> _Data shown_:
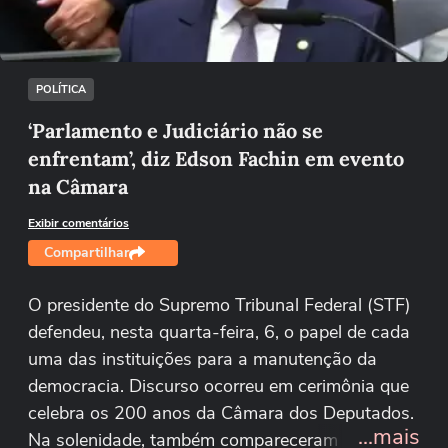
Tentar novamente
POLÍTICA
‘Parlamento e Judiciário não se
enfrentam’, diz Edson Fachin em evento
na Câmara
Exibir comentários
Compartilhar
O presidente do Supremo Tribunal Federal (STF)
defendeu, nesta quarta-feira, 6, o papel de cada
uma das instituições para a manutenção da
democracia. Discurso ocorreu em cerimônia que
celebra os 200 anos da Câmara dos Deputados.
...mais
Na solenidade, também compareceram os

> _Your objective_:
All of the records above are to be printed exactly, with every picture omitted.

> _Response_:
Tentar novamente
POLÍTICA
‘Parlamento e Judiciário não se
enfrentam’, diz Edson Fachin em evento
na Câmara
Exibir comentários
Compartilhar
O presidente do Supremo Tribunal Federal (STF)
defendeu, nesta quarta-feira, 6, o papel de cada
uma das instituições para a manutenção da
democracia. Discurso ocorreu em cerimônia que
celebra os 200 anos da Câmara dos Deputados.
...mais
Na solenidade, também compareceram os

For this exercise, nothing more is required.